The effect of the doctrine where applicable does not shift the burden of proof on the whole case from the plaintiff to the defendant but simply requires the defendant to go forward with the production of testimony. In other words, the effect of the doctrine is to facilitate the proof of negligence by the plaintiff by adding a presumption to his other proof. There is an extended discussion of this feature in Coca-Cola Bottling Company of *348 Helena v. Mattice, 219 Ark. 428, 243 S.W.2d 15.
Returning to the instructions requested in this particular case, we find that the second paragraph of requested Instruction No. 4 was specifically disapproved in the Mattice case. On the other hand the Court there stated that it found no objection with an instruction identical with requested Instruction No. 5 in this case. (The writer is unable to see sufficient difference in the two instructions to justify the approval of the second one.) There was, therefore, no error on the part of the learned Trial Judge in refusing requested Instruction No. 4. Instructions Nos. 2 and 5 were in proper form if the circumstances called for their use.
Appellants' counsel very frankly and ably states another rule governing the doctrine of res ipsa loquitur as follows:"Of course, in cases where the plaintiff has full knowledge and testified to the specific act of negligence which is the cause of the injury complained of, or where there is direct evidence as to the precise cause of the accident and all of the facts and circumstances attendant upon the occurrence clearly appearthen the doctrine would not apply."

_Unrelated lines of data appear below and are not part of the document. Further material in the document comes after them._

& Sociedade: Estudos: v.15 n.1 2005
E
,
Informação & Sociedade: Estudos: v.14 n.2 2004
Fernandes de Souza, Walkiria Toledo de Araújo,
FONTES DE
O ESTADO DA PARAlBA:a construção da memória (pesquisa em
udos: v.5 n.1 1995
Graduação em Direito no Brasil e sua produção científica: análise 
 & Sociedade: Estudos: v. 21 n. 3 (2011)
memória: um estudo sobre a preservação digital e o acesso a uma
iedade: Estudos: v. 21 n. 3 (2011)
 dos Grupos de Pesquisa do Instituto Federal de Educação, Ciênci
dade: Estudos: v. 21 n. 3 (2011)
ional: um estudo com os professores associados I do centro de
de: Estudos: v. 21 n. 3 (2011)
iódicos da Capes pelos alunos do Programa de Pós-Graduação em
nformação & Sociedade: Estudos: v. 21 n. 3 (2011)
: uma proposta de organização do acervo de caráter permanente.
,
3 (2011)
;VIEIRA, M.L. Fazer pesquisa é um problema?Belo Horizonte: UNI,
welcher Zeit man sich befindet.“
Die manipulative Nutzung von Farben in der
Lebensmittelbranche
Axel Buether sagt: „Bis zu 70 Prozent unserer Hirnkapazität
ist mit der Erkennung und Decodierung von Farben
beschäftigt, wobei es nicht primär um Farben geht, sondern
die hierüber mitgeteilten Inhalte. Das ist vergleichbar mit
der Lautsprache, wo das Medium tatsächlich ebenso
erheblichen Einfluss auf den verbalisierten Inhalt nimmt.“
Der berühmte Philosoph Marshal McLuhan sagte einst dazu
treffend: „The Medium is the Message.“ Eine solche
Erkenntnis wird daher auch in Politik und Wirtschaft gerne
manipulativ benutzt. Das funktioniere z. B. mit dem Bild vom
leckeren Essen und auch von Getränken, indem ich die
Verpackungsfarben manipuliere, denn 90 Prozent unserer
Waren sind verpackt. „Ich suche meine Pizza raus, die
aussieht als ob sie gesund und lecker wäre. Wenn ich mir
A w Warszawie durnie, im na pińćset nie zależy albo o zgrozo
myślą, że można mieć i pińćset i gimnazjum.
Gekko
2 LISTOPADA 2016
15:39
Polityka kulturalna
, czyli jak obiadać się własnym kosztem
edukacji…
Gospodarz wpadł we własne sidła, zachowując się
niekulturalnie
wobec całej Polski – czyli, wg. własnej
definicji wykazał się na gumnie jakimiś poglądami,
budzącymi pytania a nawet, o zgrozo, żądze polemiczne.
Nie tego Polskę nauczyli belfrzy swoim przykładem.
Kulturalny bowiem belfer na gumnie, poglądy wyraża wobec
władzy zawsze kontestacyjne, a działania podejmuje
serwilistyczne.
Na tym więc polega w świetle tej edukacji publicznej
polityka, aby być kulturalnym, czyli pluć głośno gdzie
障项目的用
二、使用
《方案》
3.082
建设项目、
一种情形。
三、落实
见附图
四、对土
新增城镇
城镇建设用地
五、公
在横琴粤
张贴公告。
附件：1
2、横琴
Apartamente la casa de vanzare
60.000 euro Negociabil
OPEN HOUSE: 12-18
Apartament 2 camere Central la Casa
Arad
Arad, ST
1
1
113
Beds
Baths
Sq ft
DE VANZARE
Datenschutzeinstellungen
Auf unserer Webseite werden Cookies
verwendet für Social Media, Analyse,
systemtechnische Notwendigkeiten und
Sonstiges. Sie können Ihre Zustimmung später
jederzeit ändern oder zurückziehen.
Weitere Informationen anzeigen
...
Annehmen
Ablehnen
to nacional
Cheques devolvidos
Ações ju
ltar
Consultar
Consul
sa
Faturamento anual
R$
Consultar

In this case, we think not only the complaint, but also the testimony showed a specific act of negligence, which was the use of a tractor with a leaky sediment bulb. There is no suggestion either in pleadings, proof or argument, that there was any other possible contributing factor to the explosion. Under these circumstances the case of Southwestern Gas and Electric Company v. Deshazo, 199 Ark. 1078, 138 S.W.2d 397 is controlling. The Court there used the identical language above quoted from appellants' brief.
We therefore conclude there was no error in refusing the requested instructions.
HOLT and MILLWEE, JJ, dissent. McFADDIN, J., concurs.
GRIFFIN SMITH, C. J, not participating.